Kartellamt hat Bedenken gegen Transparenz am Milchmarkt
BONN/BERLIN. Dem Bundeskartellamt ist die Transparenz am deutschen Milchmarkt ein Dorn im Auge. In einem vergangene Woche veröffentlichten Bericht kritisiert die Bonner Behörde, dass die Preisfindung derzeit nicht in einem funktionsfähigen Wettbewerbs- und Verhandlungsumfeld erfolge. Die bestehende hohe Markttransparenz schränkt nach Auffassung des Kartellamtes den Wettbewerb der Molkereien um die Rohmilch ein. Ebenfalls wettbewerbsdämpfend wirkten sich die derzeit überwiegend praktizierten Preisbildungsmechanismen aus, so die Orientierung an einem Durchschnittswert umliegender Molkereien. Ob diese Dinge gar durch Bußgeldverfahren verfolgt werden sollten, hat das Kartellamt noch nicht entschieden. „Selbst wenn diese Praktiken kartellrechtlich nicht zu beanstanden sein sollten, sollten die Marktteilnehmer sorgfältig überdenken, wem sie nutzen“, schreibt das Kartellamt und denkt dabei insbesondere an Marktdaten zu Milchliefermenge und Auszahlungspreisen. Diese nutzten erkennbar nur den Unternehmen des Lebensmitteleinzelhandels (LEH) und damit der Marktstufe, die ohnehin über eine sehr günstige Verhandlungsposition gegenüber ihren Lieferanten verfüge. Veränderungen befürworten die Wettbewerbshüter im Verhältnis von Milcherzeugern zu Genossenschaften. Kürzere Vertragslaufzeiten und ein Preisfindungsmechanismus, der Erlöse nicht nachträglich bestimmt und sich nicht an den Auszahlungspreisen unmittelbar um die Rohmilch konkurrierender Molkereien orientiert, könnten nach Einschätzung des Kartellamtes Anreize für höhere Milchauszahlungspreise bieten.
Preissenkungen an Verbraucher weitergegeben
Konkrete Hinweise auf einen Missbrauch von Marktmacht durch die Unternehmen des LEH hat das Kartellamt andererseits laut eigenen Angaben nicht. Diese Erkenntnis stützt sich auf stichprobenhaft untersuchte Produktgruppen der weißen und gelben Linie. „Zumindest gibt es keine belastbaren Hinweise darauf, dass die Unternehmen des LEH die in Verhandlungen erzielten Preisvorteile nicht an die Verbraucher weitergeben“, heißt es in dem Papier. Die Kartellwächter wollen dies durch eine Analyse von Preisentwicklungen bei einzelnen Markenprodukten und Handelsmarken erkannt haben. Allerdings erleichterten dem LEH die Preisfindung bei Milchbasisprodukten und die ohnehin sehr hohe Markttransparenz über Preise und Mengen, seine Verhandlungsposition gegenüber den Molkereien durchzusetzen. Über den Bericht will das Kartellamt nun mit Marktteilnehmern diskutieren, die zu dem Papier in einem ersten Schritt bis zum 1. März Stellung beziehen können. Anschließend ist eine Anhörung geplant. Die Skepsis des Kartellamtes gegenüber der Transparenz am Markt stellt nicht nur Gepflogenheiten der Branche, sondern ein Stück weit auch gesetzliche Vorschriften in Frage. Schließlich gibt es in Deutschland und der Europäischen Union Meldevorschriften zur Weiterleitung von Marktdaten. Auch hat das Bundeslandwirtschaftsministerium im Zuge einer Ausschreibung erst kürzlich einen Großauftrag für die Agrarmarktinformations GmbH (AMI) zur Bereitstellung von Daten für mehr Markttransparenz und -analysen bewilligt.

--

Aufgabe:
Prüfen Sie, ob die drei Aussagen mit dem Text zum Milchmarkt übereinstimmen. Antworten Sie jeweils mit Ja oder Nein, und zitieren Sie die entscheidenden Worte des Textes wörtlich.
1. Das Kartellamt hat bereits beschlossen, Bußgeldverfahren einzuleiten.
2. Marktteilnehmer können zunächst bis zum 1. März zu dem Bericht Stellung nehmen.
3. Das Kartellamt verfügt über konkrete Hinweise auf einen Missbrauch von Marktmacht durch die Unternehmen des LEH.

Bereitgestelltes Material:
--

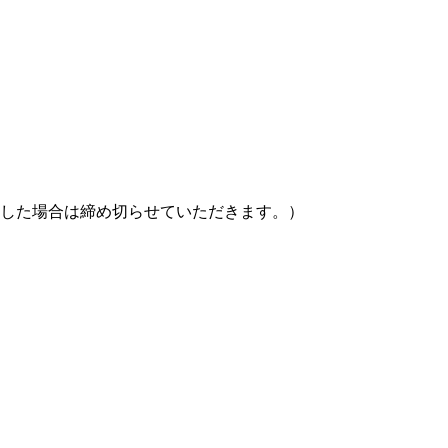
達した場合は締め切らせていただきます。）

--

Lösung:
1. Nein: „Ob diese Dinge gar durch Bußgeldverfahren verfolgt werden sollten, hat das Kartellamt noch nicht entschieden.“
2. Ja: „die zu dem Papier in einem ersten Schritt bis zum 1. März Stellung beziehen können“
3. Nein: „Konkrete Hinweise auf einen Missbrauch von Marktmacht durch die Unternehmen des LEH hat das Kartellamt andererseits laut eigenen Angaben nicht.“